* Instructions to follow
Copy the records word for word, from the line with "жители. Под гитарные переборы прозвучали" to the line with "os direitos reservados.", including both of those lines. Leave the pictures out of your answer.

━━━

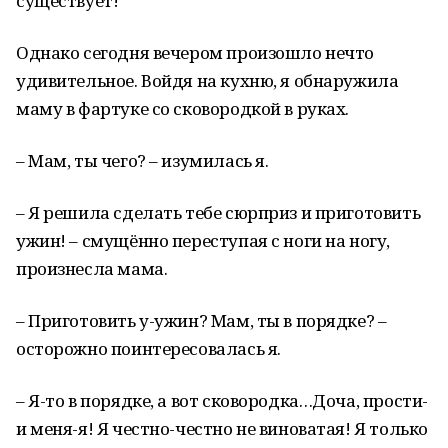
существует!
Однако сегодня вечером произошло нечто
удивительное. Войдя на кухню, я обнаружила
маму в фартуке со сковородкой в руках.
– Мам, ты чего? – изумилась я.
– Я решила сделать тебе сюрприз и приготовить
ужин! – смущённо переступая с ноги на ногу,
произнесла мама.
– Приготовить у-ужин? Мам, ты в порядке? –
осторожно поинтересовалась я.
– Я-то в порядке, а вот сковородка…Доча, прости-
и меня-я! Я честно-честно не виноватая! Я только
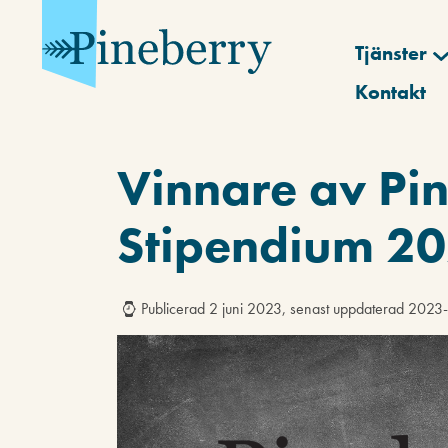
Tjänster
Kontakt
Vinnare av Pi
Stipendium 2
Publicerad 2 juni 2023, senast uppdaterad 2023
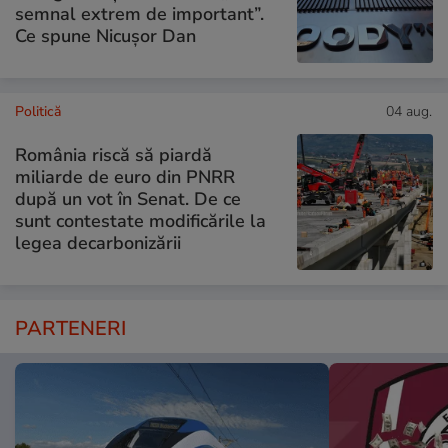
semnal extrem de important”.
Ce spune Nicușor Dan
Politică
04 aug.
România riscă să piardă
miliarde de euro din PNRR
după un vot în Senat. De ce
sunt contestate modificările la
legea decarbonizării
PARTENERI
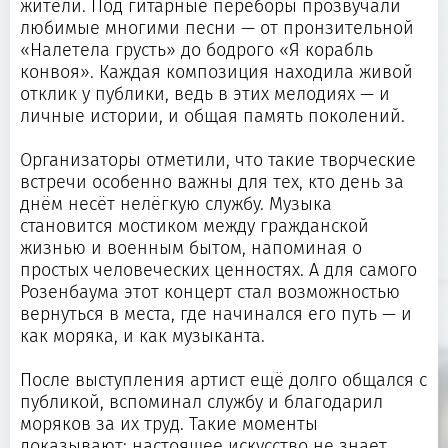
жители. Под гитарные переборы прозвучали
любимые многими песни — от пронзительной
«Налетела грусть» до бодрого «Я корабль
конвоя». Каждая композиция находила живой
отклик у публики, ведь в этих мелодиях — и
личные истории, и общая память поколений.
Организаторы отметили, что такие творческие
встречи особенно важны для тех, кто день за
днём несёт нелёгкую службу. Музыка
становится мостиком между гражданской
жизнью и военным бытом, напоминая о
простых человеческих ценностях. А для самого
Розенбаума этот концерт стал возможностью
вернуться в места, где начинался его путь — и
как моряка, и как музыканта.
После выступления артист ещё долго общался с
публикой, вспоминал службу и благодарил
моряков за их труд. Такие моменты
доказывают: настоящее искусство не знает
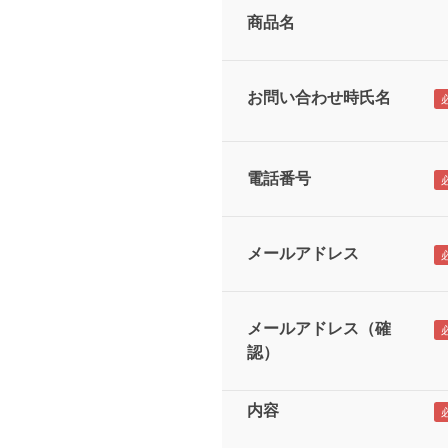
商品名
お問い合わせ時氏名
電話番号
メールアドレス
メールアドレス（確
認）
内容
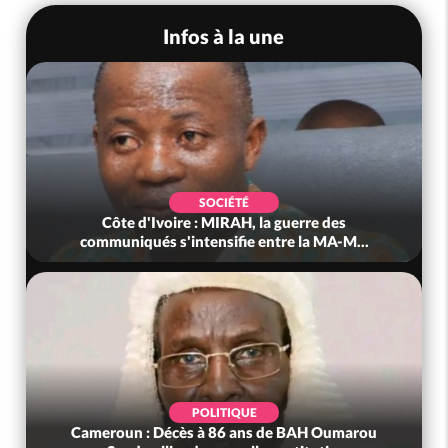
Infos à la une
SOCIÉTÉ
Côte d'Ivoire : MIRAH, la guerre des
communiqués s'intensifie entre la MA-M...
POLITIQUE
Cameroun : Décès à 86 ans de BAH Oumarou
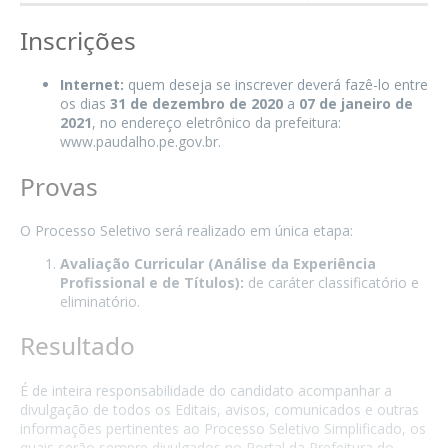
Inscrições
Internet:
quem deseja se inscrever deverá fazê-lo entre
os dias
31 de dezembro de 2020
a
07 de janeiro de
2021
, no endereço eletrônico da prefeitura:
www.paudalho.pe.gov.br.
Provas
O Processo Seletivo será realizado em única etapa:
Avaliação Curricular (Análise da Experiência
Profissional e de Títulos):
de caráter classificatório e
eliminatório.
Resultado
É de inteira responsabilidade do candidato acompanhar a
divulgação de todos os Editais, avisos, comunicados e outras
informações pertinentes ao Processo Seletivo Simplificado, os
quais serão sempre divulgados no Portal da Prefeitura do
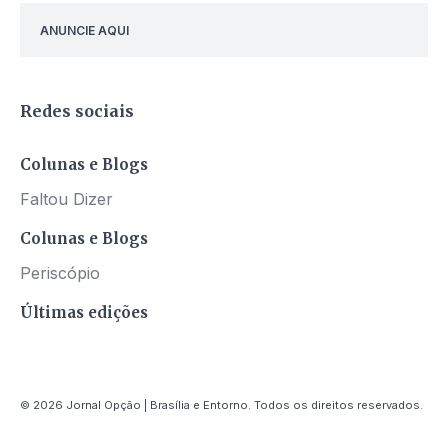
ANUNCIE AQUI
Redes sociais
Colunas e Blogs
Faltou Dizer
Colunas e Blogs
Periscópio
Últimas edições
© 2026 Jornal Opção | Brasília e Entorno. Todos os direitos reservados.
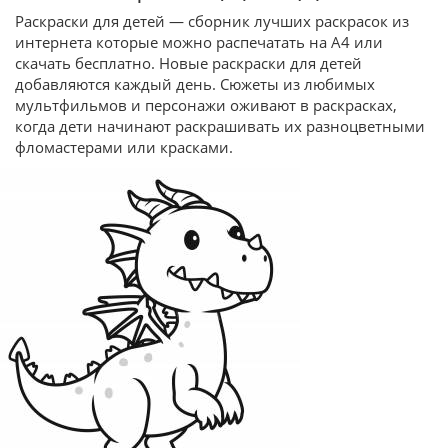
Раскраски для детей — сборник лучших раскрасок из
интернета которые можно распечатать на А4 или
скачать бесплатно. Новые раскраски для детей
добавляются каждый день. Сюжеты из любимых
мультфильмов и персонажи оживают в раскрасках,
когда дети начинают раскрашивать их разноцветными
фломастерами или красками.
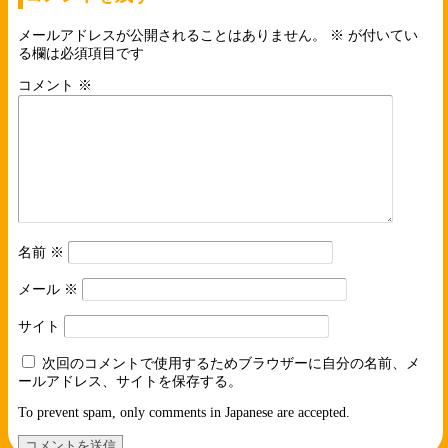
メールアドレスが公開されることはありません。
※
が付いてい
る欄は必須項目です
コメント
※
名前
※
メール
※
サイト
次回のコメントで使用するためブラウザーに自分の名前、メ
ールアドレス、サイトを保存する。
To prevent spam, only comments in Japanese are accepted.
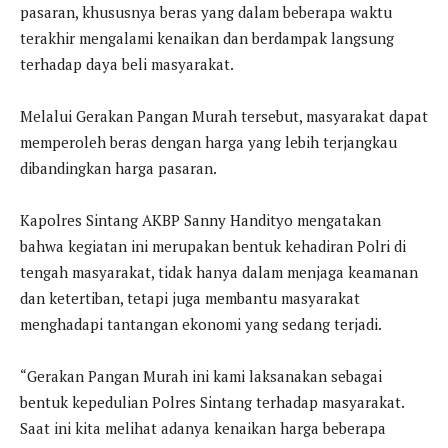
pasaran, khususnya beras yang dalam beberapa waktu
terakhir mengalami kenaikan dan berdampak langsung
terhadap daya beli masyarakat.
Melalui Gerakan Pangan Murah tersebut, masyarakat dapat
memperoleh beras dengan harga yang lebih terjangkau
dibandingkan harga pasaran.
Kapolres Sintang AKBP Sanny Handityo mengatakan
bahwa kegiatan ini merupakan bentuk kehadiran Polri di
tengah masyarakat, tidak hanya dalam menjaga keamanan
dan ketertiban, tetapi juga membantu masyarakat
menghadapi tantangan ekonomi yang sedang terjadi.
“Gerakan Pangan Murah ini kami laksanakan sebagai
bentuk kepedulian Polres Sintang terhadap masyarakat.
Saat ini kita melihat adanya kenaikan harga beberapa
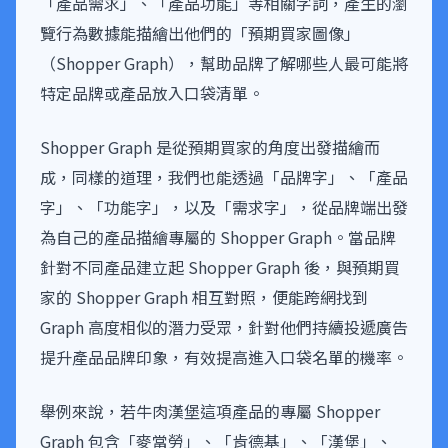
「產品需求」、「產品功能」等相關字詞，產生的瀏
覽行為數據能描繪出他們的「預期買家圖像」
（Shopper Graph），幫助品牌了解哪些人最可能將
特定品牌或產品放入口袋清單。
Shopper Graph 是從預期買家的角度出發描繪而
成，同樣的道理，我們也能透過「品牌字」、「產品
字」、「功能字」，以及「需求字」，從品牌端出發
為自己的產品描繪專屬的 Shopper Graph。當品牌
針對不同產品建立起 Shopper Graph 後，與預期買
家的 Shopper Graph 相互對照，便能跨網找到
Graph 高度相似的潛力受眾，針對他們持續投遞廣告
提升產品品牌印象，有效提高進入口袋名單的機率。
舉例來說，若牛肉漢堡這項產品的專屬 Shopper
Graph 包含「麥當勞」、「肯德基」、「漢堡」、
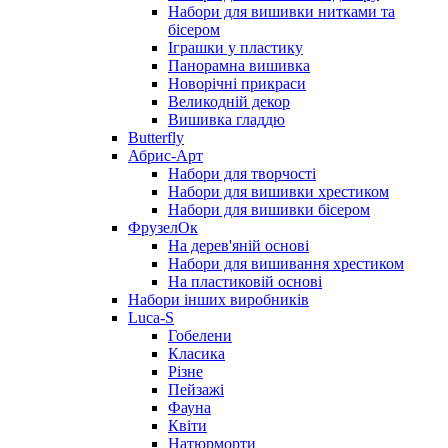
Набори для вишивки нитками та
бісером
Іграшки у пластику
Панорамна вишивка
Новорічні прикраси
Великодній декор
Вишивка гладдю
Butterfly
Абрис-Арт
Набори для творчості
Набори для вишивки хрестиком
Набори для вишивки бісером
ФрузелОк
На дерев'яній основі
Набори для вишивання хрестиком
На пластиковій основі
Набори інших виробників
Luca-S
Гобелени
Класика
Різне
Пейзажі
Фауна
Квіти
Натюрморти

━━━

* Final answer
жители. Под гитарные переборы прозвучали
любимые многими песни — от пронзительной
«Налетела грусть» до бодрого «Я корабль
конвоя». Каждая композиция находила живой
отклик у публики, ведь в этих мелодиях — и
личные истории, и общая память поколений.
Организаторы отметили, что такие творческие
встречи особенно важны для тех, кто день за
днём несёт нелёгкую службу. Музыка
становится мостиком между гражданской
жизнью и военным бытом, напоминая о
простых человеческих ценностях. А для самого
Розенбаума этот концерт стал возможностью
вернуться в места, где начинался его путь — и
как моряка, и как музыканта.
После выступления артист ещё долго общался с
публикой, вспоминал службу и благодарил
моряков за их труд. Такие моменты
доказывают: настоящее искусство не знает
商品名
お問い合わせ時氏名
電話番号
メールアドレス
メールアドレス（確
認）
内容
Infos à la une
SOCIÉTÉ
Côte d'Ivoire : MIRAH, la guerre des
communiqués s'intensifie entre la MA-M...
POLITIQUE
Cameroun : Décès à 86 ans de BAH Oumarou
Inscrições
Internet:
quem deseja se inscrever deverá fazê-lo entre
os dias
31 de dezembro de 2020
a
07 de janeiro de
2021
, no endereço eletrônico da prefeitura:
www.paudalho.pe.gov.br.
Provas
O Processo Seletivo será realizado em única etapa:
Avaliação Curricular (Análise da Experiência
Profissional e de Títulos):
de caráter classificatório e
eliminatório.
Resultado
É de inteira responsabilidade do candidato acompanhar a
divulgação de todos os Editais, avisos, comunicados e outras
informações pertinentes ao Processo Seletivo Simplificado, os
quais serão sempre divulgados no Portal da Prefeitura do
ANUNCIE AQUI
Redes sociais
Colunas e Blogs
Faltou Dizer
Colunas e Blogs
Periscópio
Últimas edições
© 2026 Jornal Opção | Brasília e Entorno. Todos os direitos reservados.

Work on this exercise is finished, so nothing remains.